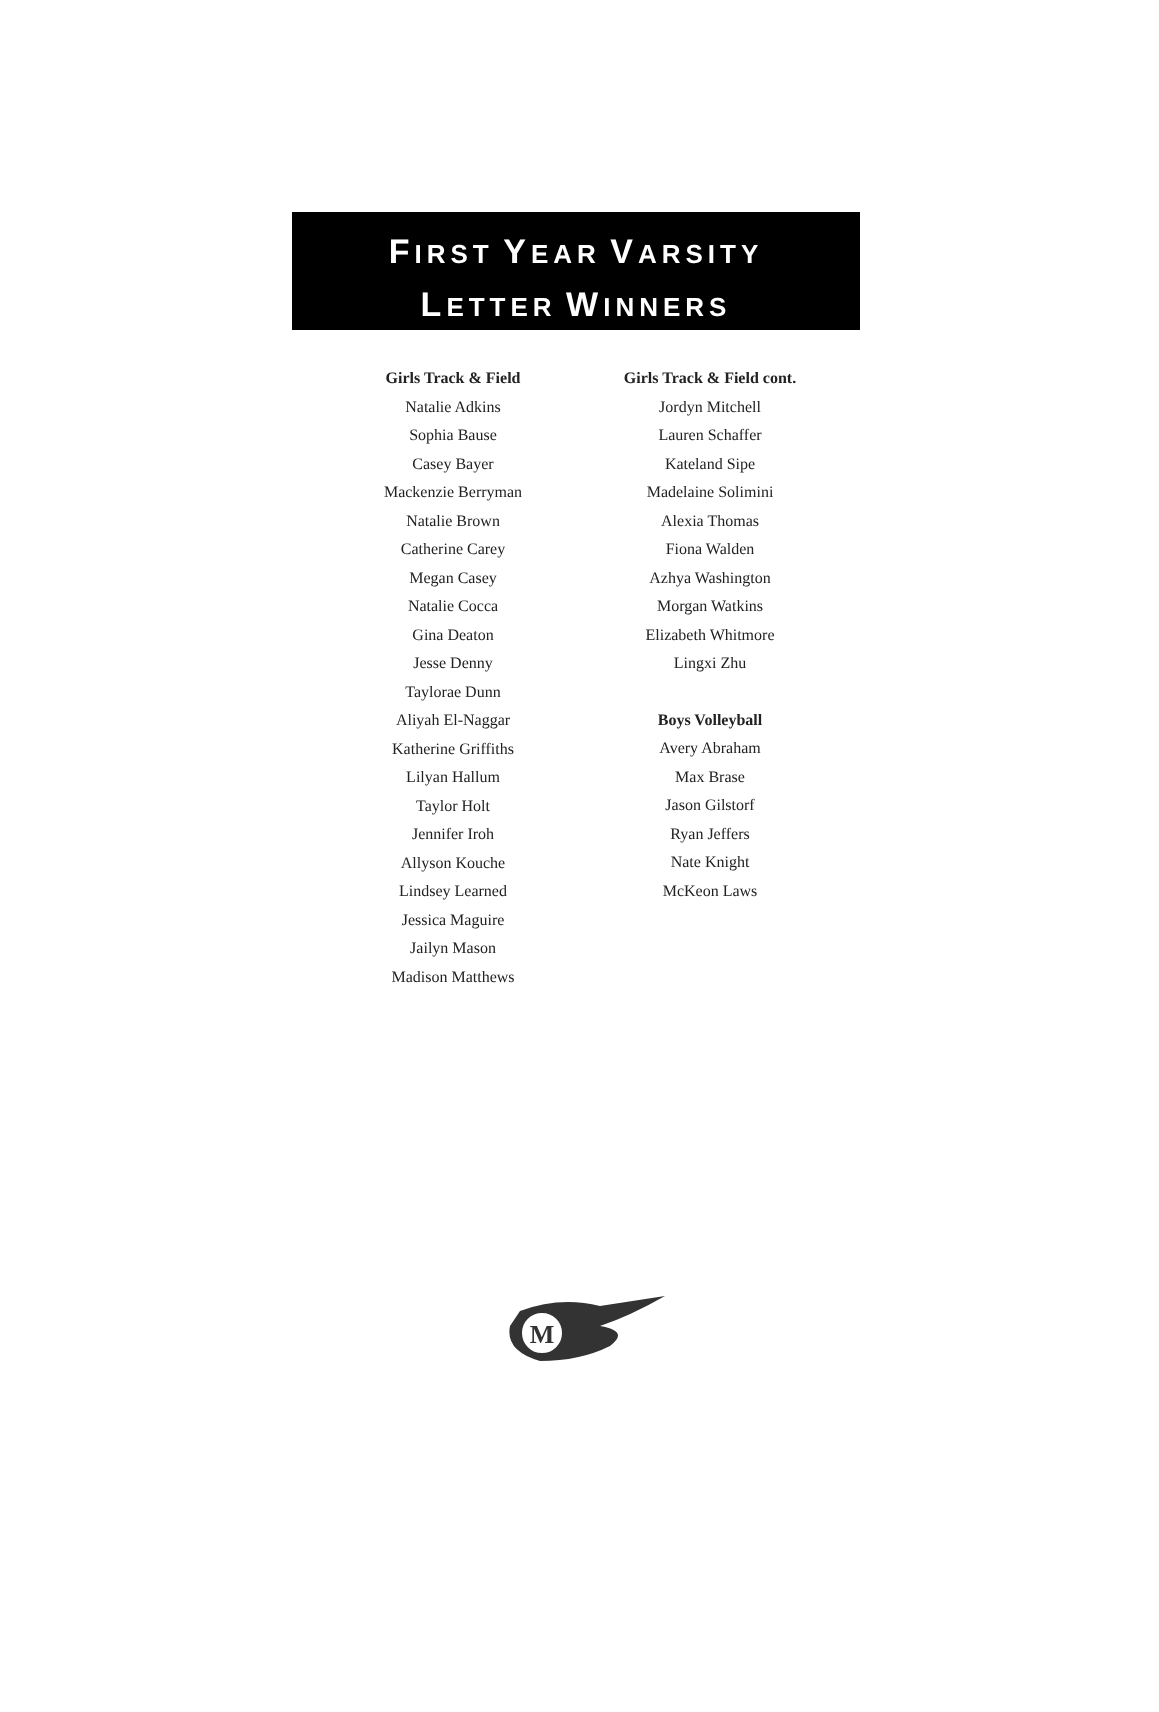FIRST YEAR VARSITY
LETTER WINNERS
Girls Track & Field
Natalie Adkins
Sophia Bause
Casey Bayer
Mackenzie Berryman
Natalie Brown
Catherine Carey
Megan Casey
Natalie Cocca
Gina Deaton
Jesse Denny
Taylorae Dunn
Aliyah El-Naggar
Katherine Griffiths
Lilyan Hallum
Taylor Holt
Jennifer Iroh
Allyson Kouche
Lindsey Learned
Jessica Maguire
Jailyn Mason
Madison Matthews
Girls Track & Field cont.
Jordyn Mitchell
Lauren Schaffer
Kateland Sipe
Madelaine Solimini
Alexia Thomas
Fiona Walden
Azhya Washington
Morgan Watkins
Elizabeth Whitmore
Lingxi Zhu
Boys Volleyball
Avery Abraham
Max Brase
Jason Gilstorf
Ryan Jeffers
Nate Knight
McKeon Laws
M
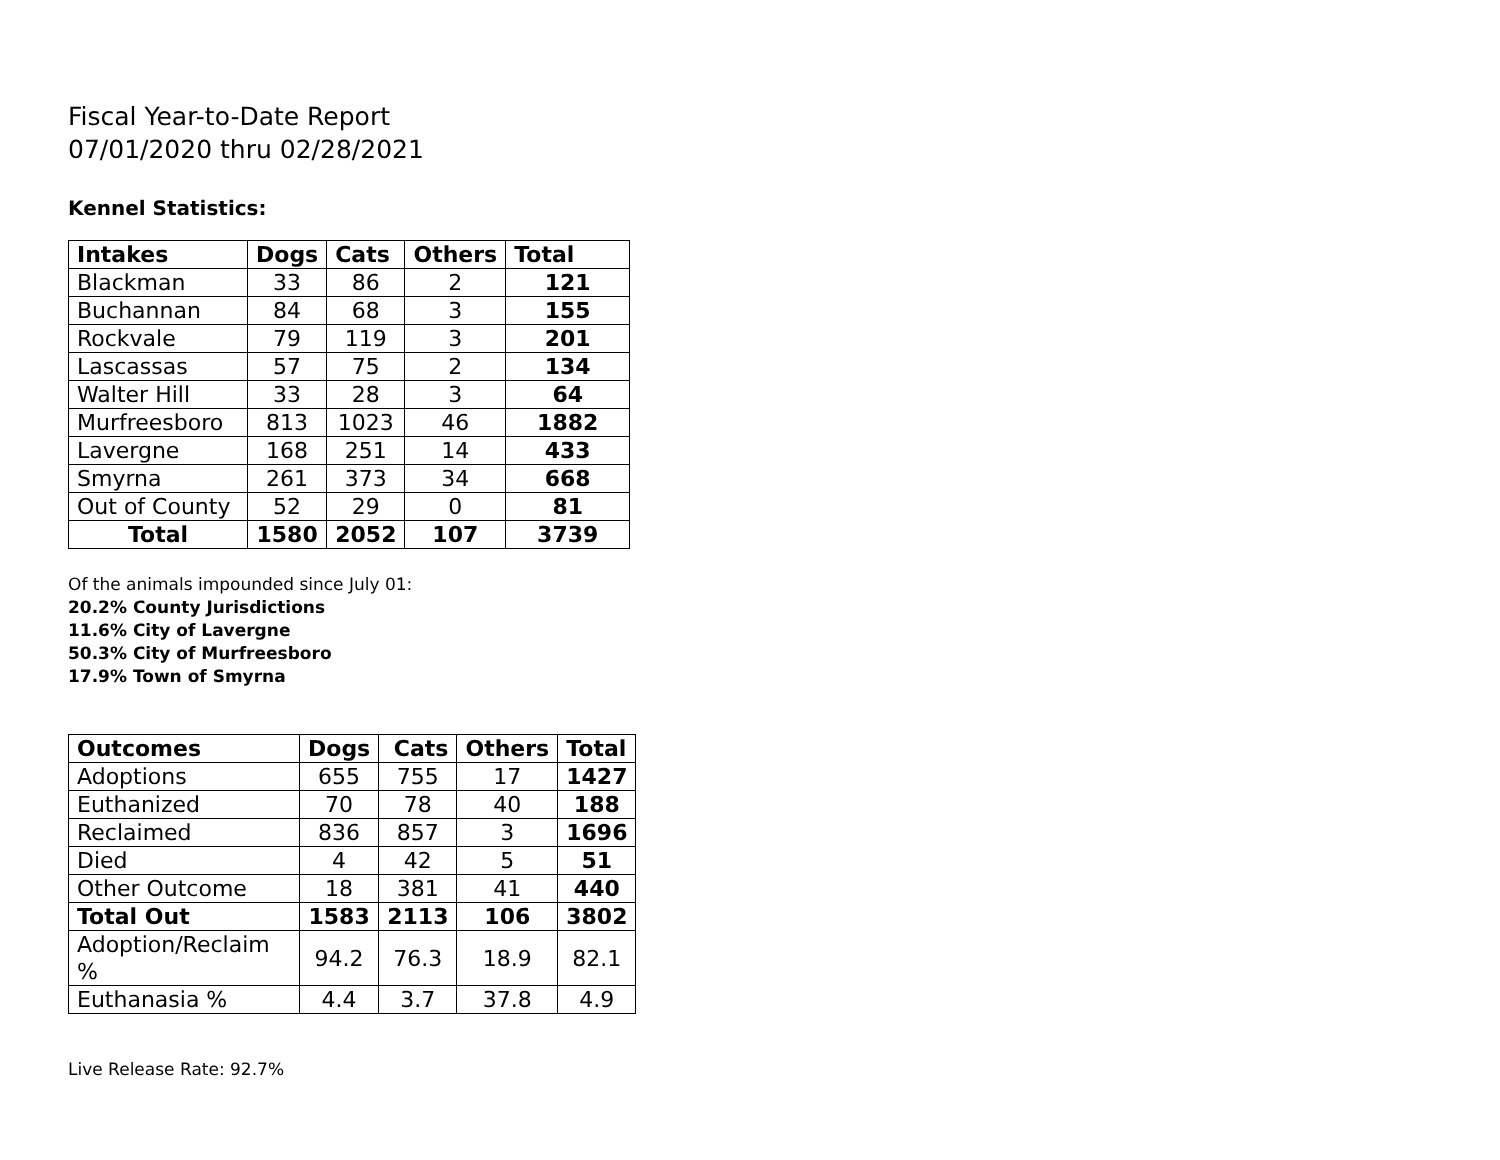Fiscal Year-to-Date Report
07/01/2020 thru 02/28/2021
Kennel Statistics:
| Intakes | Dogs | Cats | Others | Total |
| --- | --- | --- | --- | --- |
| Blackman | 33 | 86 | 2 | 121 |
| Buchannan | 84 | 68 | 3 | 155 |
| Rockvale | 79 | 119 | 3 | 201 |
| Lascassas | 57 | 75 | 2 | 134 |
| Walter Hill | 33 | 28 | 3 | 64 |
| Murfreesboro | 813 | 1023 | 46 | 1882 |
| Lavergne | 168 | 251 | 14 | 433 |
| Smyrna | 261 | 373 | 34 | 668 |
| Out of County | 52 | 29 | 0 | 81 |
| Total | 1580 | 2052 | 107 | 3739 |
Of the animals impounded since July 01:
20.2% County Jurisdictions
11.6% City of Lavergne
50.3% City of Murfreesboro
17.9% Town of Smyrna
| Outcomes | Dogs | Cats | Others | Total |
| --- | --- | --- | --- | --- |
| Adoptions | 655 | 755 | 17 | 1427 |
| Euthanized | 70 | 78 | 40 | 188 |
| Reclaimed | 836 | 857 | 3 | 1696 |
| Died | 4 | 42 | 5 | 51 |
| Other Outcome | 18 | 381 | 41 | 440 |
| Total Out | 1583 | 2113 | 106 | 3802 |
| Adoption/Reclaim % | 94.2 | 76.3 | 18.9 | 82.1 |
| Euthanasia % | 4.4 | 3.7 | 37.8 | 4.9 |
Live Release Rate: 92.7%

------------------------------------

WHAT YOU ARE ASKED TO DO - Within the listing above, find every line containing the string "Murfreesboro" and return it.

FINISHED TASK -
| Murfreesboro | 813 | 1023 | 46 | 1882 |
50.3% City of Murfreesboro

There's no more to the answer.